In practice, many security teams encounter tool sprawl and credential exposure only after an agent has already been allowed to call too much, too broadly, for too long.
How It Works in Practice
For enterprise security, the practical difference is where trust is enforced. In a function-calling design, the app commonly embeds tool schemas, routes calls directly, and often handles secrets locally. That can be acceptable for low-risk internal automation, but it makes credential containment and audit separation harder. In an MCP design, the model talks to a protocol server that exposes tools through a defined interface, so the server becomes the right place to enforce authentication, authorization, rate limits, and logging.
That creates better options for NHI governance. Credentials can be kept out of the application and managed at the server boundary, which supports tighter secret scoping, better audit trails, and more consistent revocation. It also aligns better with workload identity patterns, where the caller proves what it is before getting access. NHIMG’s Ultimate Guide to NHIs — What are Non-Human Identities explains why this matters for machine actors, while the Ultimate Guide to NHIs — Why NHI Security Matters Now ties the identity problem to real enterprise exposure.
- Use function calling only when the app can safely own the entire trust chain.
- Use MCP when you need a separate control plane for secrets, logging, and tool authorization.
- Treat MCP servers like security boundaries, not just integration helpers.
- Evaluate access at request time, especially when agents can choose tools dynamically.
For implementation detail, the architecture guidance in the OWASP Agentic AI Top 10 reinforces least privilege, tool isolation, and abuse resistance at the agent boundary. These controls tend to break down when the MCP server is still backed by shared secrets, because protocol separation does not compensate for broad token reuse.
Common Variations and Edge Cases
Tighter tool isolation often increases implementation overhead, so organisations must balance security gain against integration complexity and operational maturity. That tradeoff is real, especially where teams want fast experimentation or have many legacy APIs that were never designed for protocol mediation.
There is no universal standard for how fine-grained MCP authorisation should be, so current guidance suggests starting with the most sensitive actions first: secrets access, data export, admin changes, and write operations. For lower-risk read-only tools, lighter controls may be acceptable if logging and rollback are strong. The best practice is evolving, and the control model should match the agent’s authority, not the novelty of the interface.

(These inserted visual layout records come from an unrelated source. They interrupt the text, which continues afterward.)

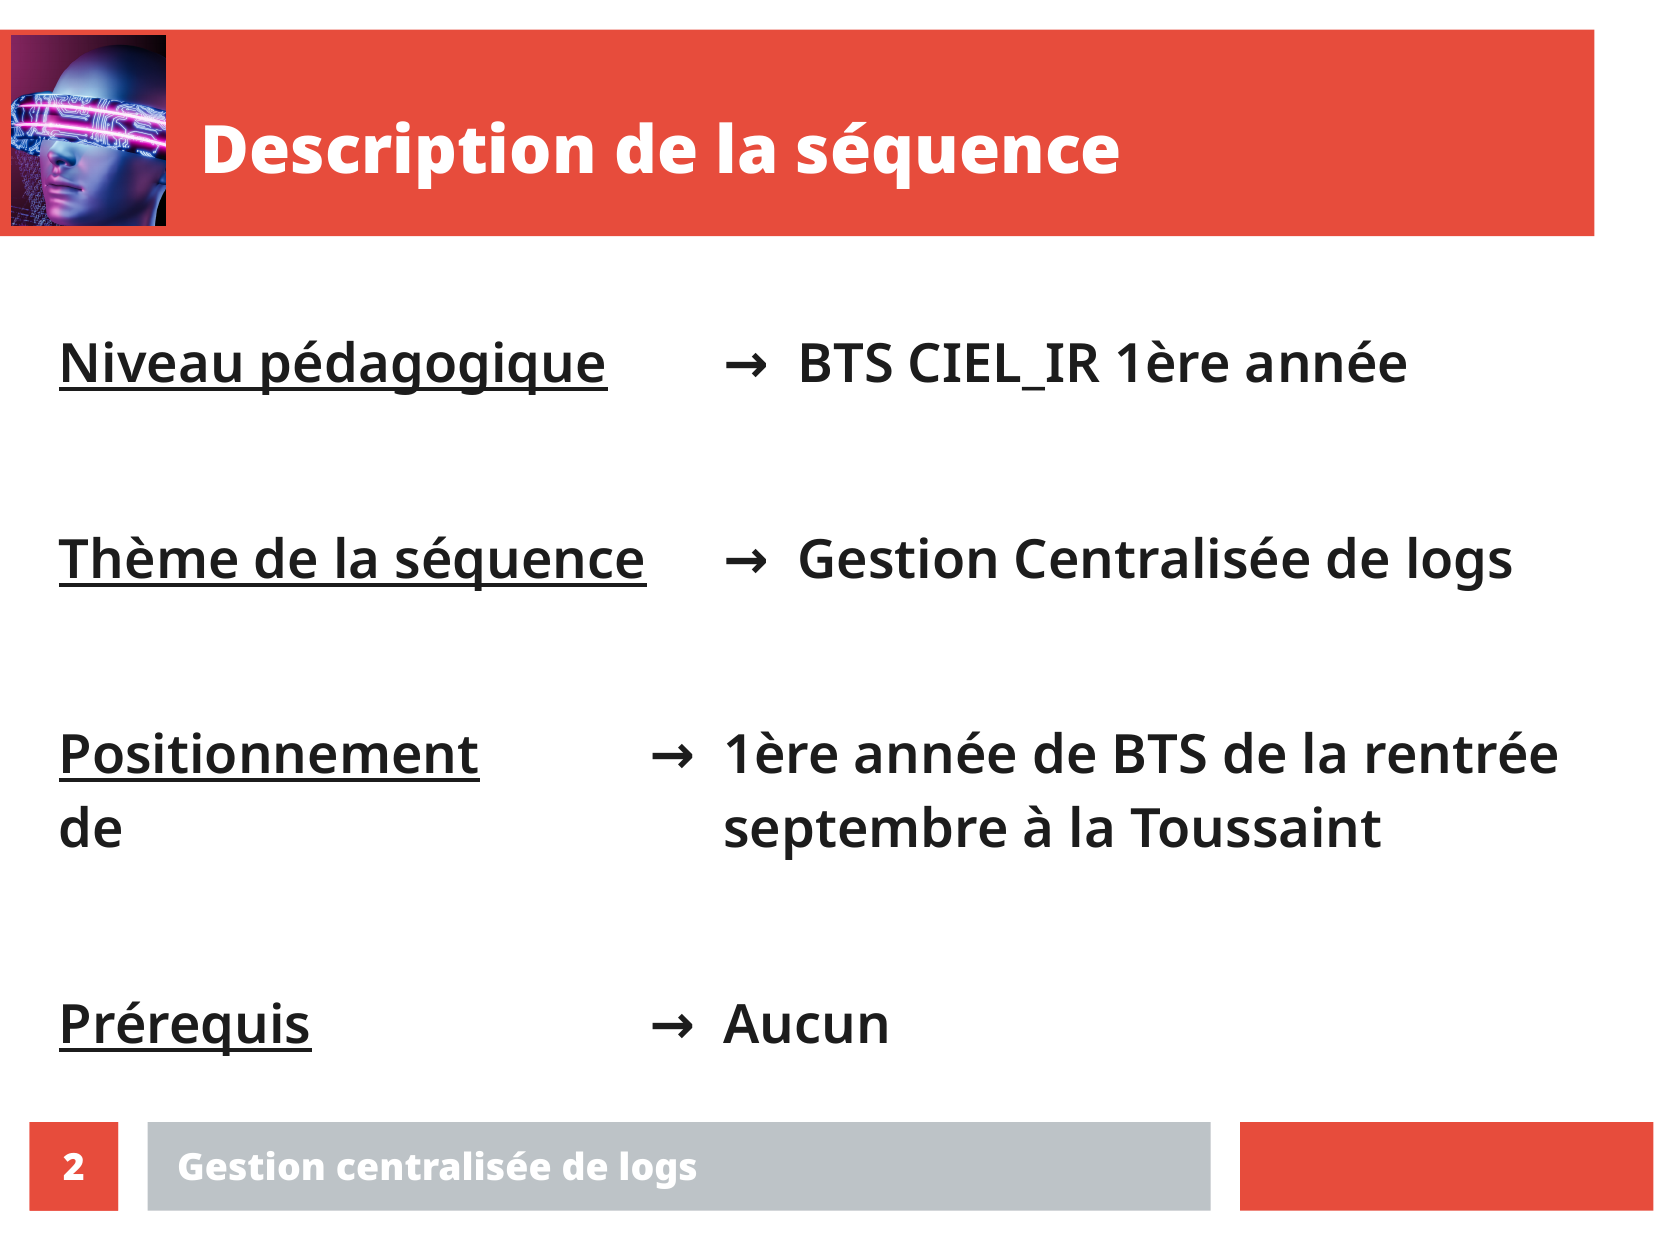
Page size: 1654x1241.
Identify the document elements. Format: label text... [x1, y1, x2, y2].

picture [11, 35, 166, 226]
title Description de la séquence [200, 60, 1571, 194]
list Niveau pédagogique → BTS CIEL_IR 1ère année Thème de la séquence → Gestion Centralisée de logs Positionnement → 1ère année de BTS de la rentrée de septembre à la Toussaint Prérequis → Aucun [59, 324, 1565, 1093]
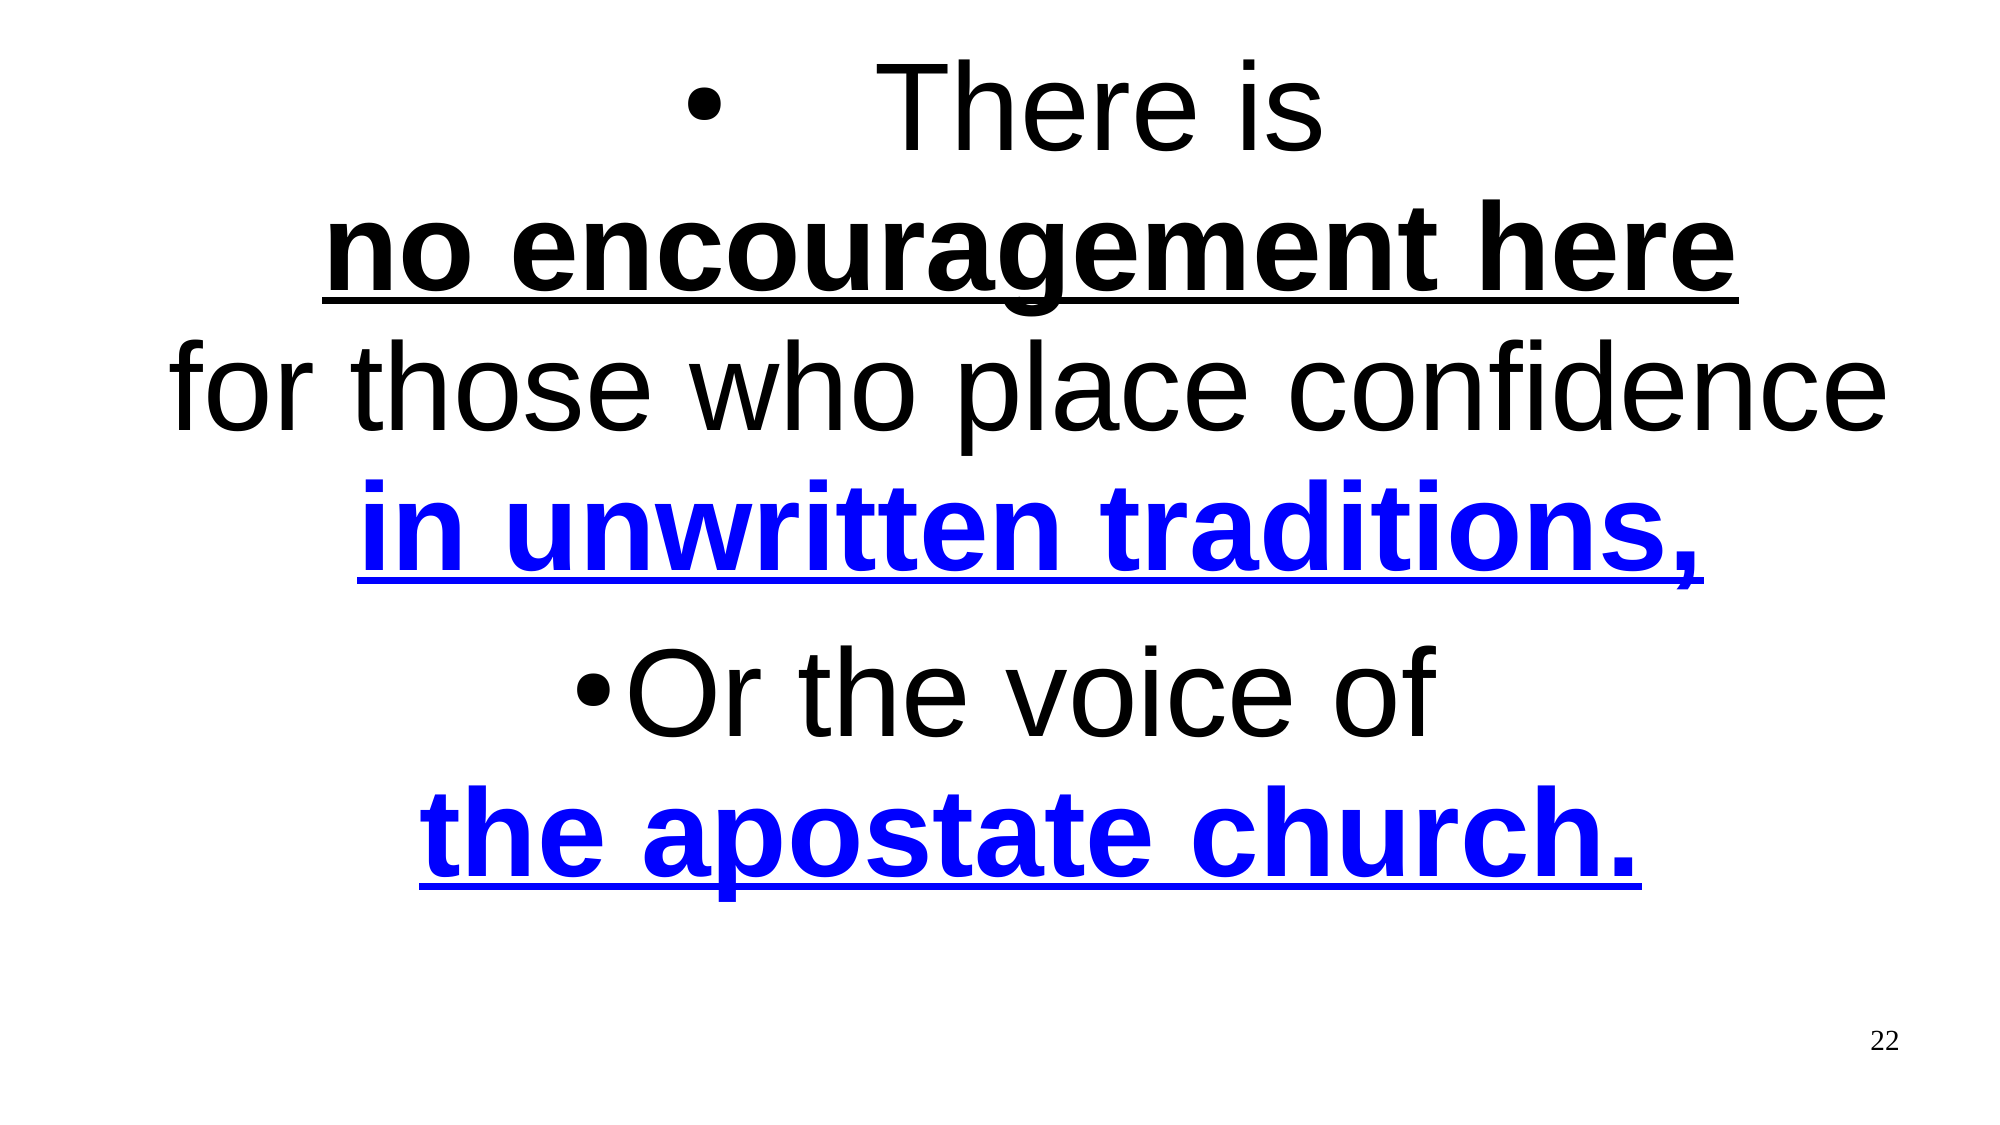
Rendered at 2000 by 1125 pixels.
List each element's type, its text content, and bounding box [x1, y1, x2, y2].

list There is no encouragement here for those who place confidence in unwritten traditions, Or the voice of the apostate church. [37, 37, 1988, 1125]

Edge cases also matter. A well-designed MCP layer can still be risky if the server delegates to shared service accounts, if tool permissions are broad, or if the agent can chain multiple low-risk tools into one high-risk outcome. That is why enterprise teams should pair protocol controls with intent-based authorization, short-lived credentials, and workload identity. NHIMG’s Analysis of Claude Code Security shows how code-centric AI security still depends on boundary design, not just model behaviour. In environments with highly dynamic agent workflows, heavily shared infrastructure, or unmanaged secrets sprawl, both function calling and MCP can fail if the identity and policy layer is not rebuilt around autonomous execution.
Standards & Framework Alignment
This section maps relevant standards and security frameworks to the operational risks and controls described in this guidance.
OWASP Agentic AI Top 10 and CSA MAESTRO address the attack and risk surface, while NIST AI RMF set the governance and control requirements practitioners need to meet.
| Framework | Control / Reference | Relevance |
|---|---|---|
| OWASP Agentic AI Top 10 | A2 | Tool misuse and agent autonomy are central to function calling vs MCP. |
| CSA MAESTRO | Covers agent governance, orchestration boundaries, and runtime controls. | |
| NIST AI RMF | GOVERN | Supports accountability and oversight for autonomous tool-using systems. |
Constrain agent tool access, logging, and abuse paths before exposing any execution capability.